A truly great invention, when used in moderation, with due consideration. Given that I’m usually the one behind the camera (and that H isn’t keen on being photographed much + I don’t trust strangers with my cameras) my shots often lack the human factor. Herein comes the usefulness of a selfie stick; the mister has taken to it like duck to water. And thanks to his quick adoption, we now have the occasional couple shot to brag with on FB. 😆

7.  External Battery Pack

With so many techie gadgets in my arsenal, it’s little wonder I will be needing an external battery pack to complement them. After cycling through almost 5 of them in the last few years, I have this word of advice: invest in a good one from a reputable brand. Anker is a good brand, by the way. Yes, they may cost more, but they also last much longer. It’s not worth it saving money to buy an unreliable battery pack that fails you at critical moments.

8.  Portable Fan

Considering that I’m someone who has lived near the equator her whole life, it’s sort of an irony that I hate perspiring. And I loathe still, stuffy air conditions so I’ve always carried around a fan of sorts: battery-operated portable fans, paper fans, and now a rechargeable portable fan. Especially useful for an aircraft window-seat lover like me.

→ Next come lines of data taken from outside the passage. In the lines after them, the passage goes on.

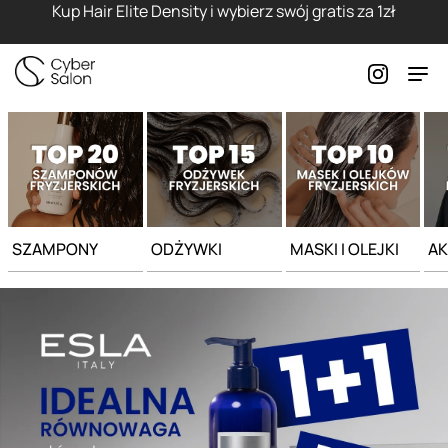
Strona główna - Cyber Salon
Kup Hair Elite Density i wybierz swój gratis za 1zł
SZAMPONY
ODŻYWKI
MASKI I OLEJKI
AK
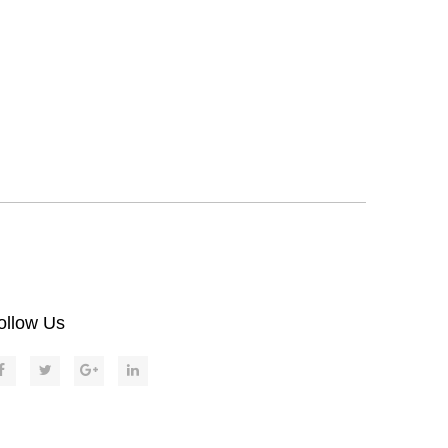
ollow Us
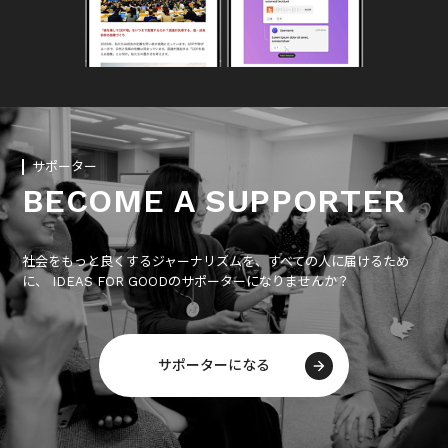
サポーター
BECOME A SUPPORTER
社会をもっと良くするジャーナリズムを、すべての人に届けるため
に、 IDEAS FOR GOODのサポーターになりませんか？
サポーターになる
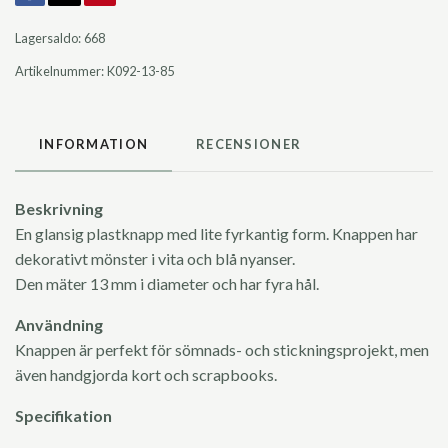
Lagersaldo:
668
Artikelnummer:
K092-13-85
INFORMATION
RECENSIONER
Beskrivning
En glansig plastknapp med lite fyrkantig form. Knappen har
dekorativt mönster i vita och blå nyanser.
Den mäter 13 mm i diameter och har fyra hål.
Användning
Knappen är perfekt för sömnads- och stickningsprojekt, men
även handgjorda kort och scrapbooks.
Specifikation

If you don’t already know, window seats tend to get extremely stuffy because the air vents are usually situated along the aisle seats and circulation don’t quite reach the window seats.

9.  Fitbit Alta HR

I sleep badly. To monitor my sleep quality, I recently jumped on the bandwagon and got myself a fitness tracker. And it’s growing on me despite my usual preference for automatic and mechanical watches with large faces. Used to wear my understated JLC Reverso on vacations but this Fibit might just my go-to watch for travelling from now on.

10.  Kindle Paperwhite

Sometimes I am not permitted to bring this along because the mister thinks it is the same as reading on the iPad. I know he means well (one less item to bring) but it is just NOT the same. The kindle was invented to eradicate glare and the E Ink technology to micmic the experience of reading an actual book. This, the iPad cannot achieve. My eyes get very tired reading on the iPad so much so that I just give up reading after a short while. With age comes an increasing inability to concentrate for long periods of time. Distraction all round doesn’t help. The last thing I want is the equipment I’m reading on deter me from reading when I want to.


As you can see from the list, the bulk of my gadgets are for photo-taking. I do sometimes wish I’d never gotten into photography. I really, truly envy women who manage to travel lightly, bringing only their branded handbags as carry-ons onto flights and then taking pretty pictures of themselves on vacation. This will never happen to me, unless one fine day I decide to give up this hobby because being fragile, all my camera bodies and lens have to be with me on my hand-carried haversack. It weighs me down.

At this point, I can only hope that one day, Canon will build up a good EF-M lens selection for me to completely give up the heavy DSLR system. Do you hear me, Canon?